Si sono conclusi i lavori di restauro sulla facciata della basilica di Santa Maria in Trastevere, una delle chiese più belle di Roma. Ecco i dettagli dell’intervento.

Si è concluso il restauro della facciata di una delle più importanti chiese di Roma: Santa Maria in Trastevere. L’intervento della Soprintendenza Speciale di Roma, durato un anno e mezzo, ha interessato il mosaico medievale, le statue e le strutture in travertino e granito settecentesche, nonché le pitture parietali dell’Ottocento. Il restauro è stato diretto da Elvira Cajano, ha avuto un costo di 400.000 euro (interamente finanziato con fondi pubblici, del ministero e della Soprintendenza: gran parte degli introiti arrivano dal Parco del Colosseo, staccato dal resto della Soprintendenza) e aveva l’obiettivo di dare risalto ai mosaici oltre che di pulire le colonne in granito e di consolidare la conservazione dei brani lapidei (soprattutto le statue in travertino). Ancora, altra finalità del restauro è stata quella di garantire piena leggibilità al complesso così come lo aveva fatto modificare papa Pio IX con gli interventi di Virginio Vespignani (che si occupò del restauro stilistico) e di Silverio Capparoni (che realizzò invece le pitture parietali).

“Questo è un luogo simbolo della Roma medievale”, ha spiegato il soprintendente Francesco Prosperetti ad ADN Kronos, “e il suo restauro è stato molto difficile.

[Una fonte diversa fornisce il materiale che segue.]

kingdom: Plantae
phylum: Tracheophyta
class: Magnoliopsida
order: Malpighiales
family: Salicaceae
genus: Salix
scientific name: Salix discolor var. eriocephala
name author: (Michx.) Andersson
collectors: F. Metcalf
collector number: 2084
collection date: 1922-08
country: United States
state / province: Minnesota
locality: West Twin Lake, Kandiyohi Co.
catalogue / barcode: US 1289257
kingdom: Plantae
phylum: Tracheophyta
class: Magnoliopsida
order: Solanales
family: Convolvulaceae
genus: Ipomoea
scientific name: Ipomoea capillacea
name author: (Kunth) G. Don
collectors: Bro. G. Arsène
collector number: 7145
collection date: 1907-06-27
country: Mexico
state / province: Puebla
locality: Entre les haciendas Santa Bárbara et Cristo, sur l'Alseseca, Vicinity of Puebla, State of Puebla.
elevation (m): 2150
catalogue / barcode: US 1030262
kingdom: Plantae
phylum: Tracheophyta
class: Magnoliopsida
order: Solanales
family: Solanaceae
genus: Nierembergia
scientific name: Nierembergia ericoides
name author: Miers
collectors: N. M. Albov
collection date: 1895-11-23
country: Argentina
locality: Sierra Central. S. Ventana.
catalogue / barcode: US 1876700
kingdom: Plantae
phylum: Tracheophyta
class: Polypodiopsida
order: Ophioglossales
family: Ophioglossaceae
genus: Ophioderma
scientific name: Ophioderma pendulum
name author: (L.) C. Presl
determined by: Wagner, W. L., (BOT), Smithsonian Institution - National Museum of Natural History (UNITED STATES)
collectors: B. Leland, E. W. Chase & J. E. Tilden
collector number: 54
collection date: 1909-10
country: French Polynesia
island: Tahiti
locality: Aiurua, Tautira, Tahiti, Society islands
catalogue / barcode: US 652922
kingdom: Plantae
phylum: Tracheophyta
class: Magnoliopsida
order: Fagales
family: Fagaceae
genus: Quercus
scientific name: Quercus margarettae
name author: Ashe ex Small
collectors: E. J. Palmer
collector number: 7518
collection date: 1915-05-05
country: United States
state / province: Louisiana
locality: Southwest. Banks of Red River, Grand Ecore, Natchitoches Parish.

Si è trattato di armonizzare l’importante intervento ottocentesco, voluto da Pio IX realizzato da Virginio Vespignani, che ha riportato la facciata alle sue supposte sembianze medievali, con i resti veri di quel periodo storico rappresentati dal mosaico. La facciata medievale è stata profondamente rivisitata prima da Carlo Fontana nel 1700 e poi appunto da Vespignani. L’esigenza di far convivere il mosaico medievale con la pittura di Silverio Capparoni dell’Ottocento è stata risolta in maniera egregia”.

“Molte generazioni di trasteverini”, ha invece sottolineato il parroco della Basilica di Santa Maria in Trastevere, monsignor Marco Gnavi, “non hanno conosciuto la bellezza della facciata che è un dono offerto a tutta Roma e a tutto il mondo. Non è finita qui perché dopo la facciata bisognerebbe intervenire nell’interno della Basilica. C’è un fiume carsico che segue longitudinalmente la navata centrale. In quegli ambienti, quindi, c’è molta umidità che arriva dal fondo Le mura delle Cappelle laterali presentano muffa e intonaci ’mangiati’ e bisognerebbe intervenire lì”.